--- STORED DATA ---

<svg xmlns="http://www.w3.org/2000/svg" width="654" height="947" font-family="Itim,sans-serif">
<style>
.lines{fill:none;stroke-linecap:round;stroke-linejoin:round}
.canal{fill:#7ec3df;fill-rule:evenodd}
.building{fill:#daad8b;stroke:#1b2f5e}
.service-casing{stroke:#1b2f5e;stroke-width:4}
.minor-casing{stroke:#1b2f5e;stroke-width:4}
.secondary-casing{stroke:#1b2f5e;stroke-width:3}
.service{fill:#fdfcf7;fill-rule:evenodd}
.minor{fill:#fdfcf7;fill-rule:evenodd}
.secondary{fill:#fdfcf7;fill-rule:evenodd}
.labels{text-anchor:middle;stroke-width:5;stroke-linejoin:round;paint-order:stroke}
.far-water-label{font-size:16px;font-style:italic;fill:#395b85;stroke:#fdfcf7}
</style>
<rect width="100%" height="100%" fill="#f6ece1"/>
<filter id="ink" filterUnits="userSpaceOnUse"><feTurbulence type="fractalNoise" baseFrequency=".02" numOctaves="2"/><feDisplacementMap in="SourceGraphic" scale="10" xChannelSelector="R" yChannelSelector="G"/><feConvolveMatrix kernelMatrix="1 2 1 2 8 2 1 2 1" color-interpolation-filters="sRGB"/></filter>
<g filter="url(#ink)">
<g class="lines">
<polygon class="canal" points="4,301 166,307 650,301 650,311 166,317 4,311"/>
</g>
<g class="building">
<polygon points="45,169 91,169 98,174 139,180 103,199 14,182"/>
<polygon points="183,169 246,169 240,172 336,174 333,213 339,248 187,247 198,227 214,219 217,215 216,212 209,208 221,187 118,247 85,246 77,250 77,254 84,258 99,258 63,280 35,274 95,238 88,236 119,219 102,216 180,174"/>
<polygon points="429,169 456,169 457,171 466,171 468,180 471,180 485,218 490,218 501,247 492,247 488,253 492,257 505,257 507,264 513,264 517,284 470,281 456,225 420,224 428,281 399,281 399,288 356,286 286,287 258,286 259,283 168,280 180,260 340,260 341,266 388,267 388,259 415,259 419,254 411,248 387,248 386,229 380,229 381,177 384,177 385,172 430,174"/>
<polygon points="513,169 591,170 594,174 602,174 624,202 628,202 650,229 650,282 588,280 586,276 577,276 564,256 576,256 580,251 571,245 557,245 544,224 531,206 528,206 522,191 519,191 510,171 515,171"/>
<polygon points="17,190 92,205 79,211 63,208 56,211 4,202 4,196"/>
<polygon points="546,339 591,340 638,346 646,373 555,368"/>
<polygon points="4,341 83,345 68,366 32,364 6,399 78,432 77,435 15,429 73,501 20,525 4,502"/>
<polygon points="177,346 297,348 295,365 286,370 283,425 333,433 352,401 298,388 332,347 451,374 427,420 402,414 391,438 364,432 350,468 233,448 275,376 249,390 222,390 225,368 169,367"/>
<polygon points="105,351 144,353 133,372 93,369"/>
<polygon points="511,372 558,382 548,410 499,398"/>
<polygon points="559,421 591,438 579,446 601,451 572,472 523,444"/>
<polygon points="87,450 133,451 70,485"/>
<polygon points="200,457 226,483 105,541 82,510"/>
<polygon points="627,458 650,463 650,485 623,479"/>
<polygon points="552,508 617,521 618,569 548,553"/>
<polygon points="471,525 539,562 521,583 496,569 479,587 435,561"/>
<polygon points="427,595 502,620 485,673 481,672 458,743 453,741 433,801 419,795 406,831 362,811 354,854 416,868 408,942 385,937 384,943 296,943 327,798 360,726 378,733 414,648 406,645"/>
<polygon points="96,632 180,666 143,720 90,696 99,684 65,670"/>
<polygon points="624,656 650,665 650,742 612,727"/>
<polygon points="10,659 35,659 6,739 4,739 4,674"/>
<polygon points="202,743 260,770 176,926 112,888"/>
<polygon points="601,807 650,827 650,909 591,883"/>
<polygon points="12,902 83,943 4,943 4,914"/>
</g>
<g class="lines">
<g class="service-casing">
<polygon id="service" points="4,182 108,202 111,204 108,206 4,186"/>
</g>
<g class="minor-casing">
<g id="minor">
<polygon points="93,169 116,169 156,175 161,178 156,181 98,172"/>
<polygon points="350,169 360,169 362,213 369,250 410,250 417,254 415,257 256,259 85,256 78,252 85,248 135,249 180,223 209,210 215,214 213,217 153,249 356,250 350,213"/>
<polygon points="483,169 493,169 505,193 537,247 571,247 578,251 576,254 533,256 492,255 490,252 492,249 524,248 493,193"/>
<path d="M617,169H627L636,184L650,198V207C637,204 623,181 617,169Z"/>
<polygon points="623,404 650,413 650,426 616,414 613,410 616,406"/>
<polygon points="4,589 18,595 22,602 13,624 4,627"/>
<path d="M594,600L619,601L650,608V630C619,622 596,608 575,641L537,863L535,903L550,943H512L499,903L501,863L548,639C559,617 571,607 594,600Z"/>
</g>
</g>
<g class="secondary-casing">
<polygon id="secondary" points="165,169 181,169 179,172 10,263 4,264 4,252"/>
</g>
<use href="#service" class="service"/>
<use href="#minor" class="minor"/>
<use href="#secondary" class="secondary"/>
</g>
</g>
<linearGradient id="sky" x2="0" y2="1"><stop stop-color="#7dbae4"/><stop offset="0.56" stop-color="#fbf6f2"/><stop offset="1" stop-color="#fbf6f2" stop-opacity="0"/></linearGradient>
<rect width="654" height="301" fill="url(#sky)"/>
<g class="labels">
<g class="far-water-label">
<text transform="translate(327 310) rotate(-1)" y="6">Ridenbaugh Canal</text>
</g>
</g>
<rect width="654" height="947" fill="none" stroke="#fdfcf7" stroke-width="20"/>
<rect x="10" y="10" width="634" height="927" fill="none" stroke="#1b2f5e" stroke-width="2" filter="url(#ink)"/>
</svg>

---

WORK REQUIRED:
State how many lines in the listing above contain the string "secondary". Include no other words.

OUTPUT FOR THIS EXERCISE:
5